From the top of the records below down to the line containing "(634, 741) = (390, 358): grey", reproduce every line exactly.
┌──
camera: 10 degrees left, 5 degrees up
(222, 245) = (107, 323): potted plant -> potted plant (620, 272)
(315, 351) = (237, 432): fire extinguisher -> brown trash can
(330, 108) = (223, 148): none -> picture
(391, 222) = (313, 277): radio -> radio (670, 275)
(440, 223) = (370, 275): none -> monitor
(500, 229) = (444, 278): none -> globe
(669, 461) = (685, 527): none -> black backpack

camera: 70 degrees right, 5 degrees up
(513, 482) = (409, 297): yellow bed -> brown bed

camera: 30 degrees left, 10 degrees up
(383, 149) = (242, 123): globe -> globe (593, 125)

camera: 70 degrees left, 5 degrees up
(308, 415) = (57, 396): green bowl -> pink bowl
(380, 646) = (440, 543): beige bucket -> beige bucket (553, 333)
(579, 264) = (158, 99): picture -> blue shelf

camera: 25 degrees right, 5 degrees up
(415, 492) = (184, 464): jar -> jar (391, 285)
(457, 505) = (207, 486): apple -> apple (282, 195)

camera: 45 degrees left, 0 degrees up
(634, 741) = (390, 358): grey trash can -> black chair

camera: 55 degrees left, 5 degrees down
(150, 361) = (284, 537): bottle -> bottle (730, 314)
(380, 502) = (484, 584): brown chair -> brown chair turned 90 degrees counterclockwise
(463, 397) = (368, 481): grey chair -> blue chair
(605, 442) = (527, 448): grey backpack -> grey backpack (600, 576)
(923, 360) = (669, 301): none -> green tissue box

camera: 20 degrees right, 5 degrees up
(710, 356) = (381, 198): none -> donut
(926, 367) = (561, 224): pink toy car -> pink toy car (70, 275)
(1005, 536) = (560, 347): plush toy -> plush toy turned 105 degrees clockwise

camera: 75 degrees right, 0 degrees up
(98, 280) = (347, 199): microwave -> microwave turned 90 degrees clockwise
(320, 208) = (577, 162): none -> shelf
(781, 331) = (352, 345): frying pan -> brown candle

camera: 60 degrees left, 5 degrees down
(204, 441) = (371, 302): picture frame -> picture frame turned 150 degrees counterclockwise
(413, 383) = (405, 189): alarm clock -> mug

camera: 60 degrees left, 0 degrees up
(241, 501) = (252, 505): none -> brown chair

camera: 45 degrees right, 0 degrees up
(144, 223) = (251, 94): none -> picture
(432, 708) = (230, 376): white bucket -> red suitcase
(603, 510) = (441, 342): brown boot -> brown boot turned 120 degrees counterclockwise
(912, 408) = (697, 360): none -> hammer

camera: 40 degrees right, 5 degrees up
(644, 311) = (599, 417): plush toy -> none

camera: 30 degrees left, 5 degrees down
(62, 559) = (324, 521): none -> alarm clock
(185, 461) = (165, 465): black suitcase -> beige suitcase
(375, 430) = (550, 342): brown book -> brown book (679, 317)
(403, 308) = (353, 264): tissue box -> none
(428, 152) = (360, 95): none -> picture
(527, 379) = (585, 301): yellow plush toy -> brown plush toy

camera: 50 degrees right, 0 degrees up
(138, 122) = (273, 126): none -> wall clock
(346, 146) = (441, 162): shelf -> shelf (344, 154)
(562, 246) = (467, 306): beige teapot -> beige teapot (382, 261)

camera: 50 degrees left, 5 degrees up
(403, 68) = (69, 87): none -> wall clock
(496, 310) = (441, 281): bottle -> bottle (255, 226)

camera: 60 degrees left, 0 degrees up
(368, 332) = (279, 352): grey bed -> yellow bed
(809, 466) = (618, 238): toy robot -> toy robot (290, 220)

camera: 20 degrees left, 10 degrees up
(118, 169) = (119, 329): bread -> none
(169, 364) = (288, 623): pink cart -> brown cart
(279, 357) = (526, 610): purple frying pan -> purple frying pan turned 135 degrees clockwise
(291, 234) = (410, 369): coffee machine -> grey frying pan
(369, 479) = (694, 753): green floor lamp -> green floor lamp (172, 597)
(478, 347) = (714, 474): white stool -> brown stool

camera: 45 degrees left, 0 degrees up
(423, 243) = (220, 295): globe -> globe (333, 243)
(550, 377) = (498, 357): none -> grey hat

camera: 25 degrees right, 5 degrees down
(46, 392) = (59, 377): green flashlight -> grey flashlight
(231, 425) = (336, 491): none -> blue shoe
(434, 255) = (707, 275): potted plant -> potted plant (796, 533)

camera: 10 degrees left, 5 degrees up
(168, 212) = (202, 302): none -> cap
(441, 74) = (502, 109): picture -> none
└──
- [ANSWER TO THE PROBLEM]
camera: 10 degrees left, 5 degrees up
(222, 245) = (107, 323): potted plant -> potted plant (620, 272)
(315, 351) = (237, 432): fire extinguisher -> brown trash can
(330, 108) = (223, 148): none -> picture
(391, 222) = (313, 277): radio -> radio (670, 275)
(440, 223) = (370, 275): none -> monitor
(500, 229) = (444, 278): none -> globe
(669, 461) = (685, 527): none -> black backpack

camera: 70 degrees right, 5 degrees up
(513, 482) = (409, 297): yellow bed -> brown bed

camera: 30 degrees left, 10 degrees up
(383, 149) = (242, 123): globe -> globe (593, 125)

camera: 70 degrees left, 5 degrees up
(308, 415) = (57, 396): green bowl -> pink bowl
(380, 646) = (440, 543): beige bucket -> beige bucket (553, 333)
(579, 264) = (158, 99): picture -> blue shelf

camera: 25 degrees right, 5 degrees up
(415, 492) = (184, 464): jar -> jar (391, 285)
(457, 505) = (207, 486): apple -> apple (282, 195)

camera: 45 degrees left, 0 degrees up
(634, 741) = (390, 358): grey trash can -> black chair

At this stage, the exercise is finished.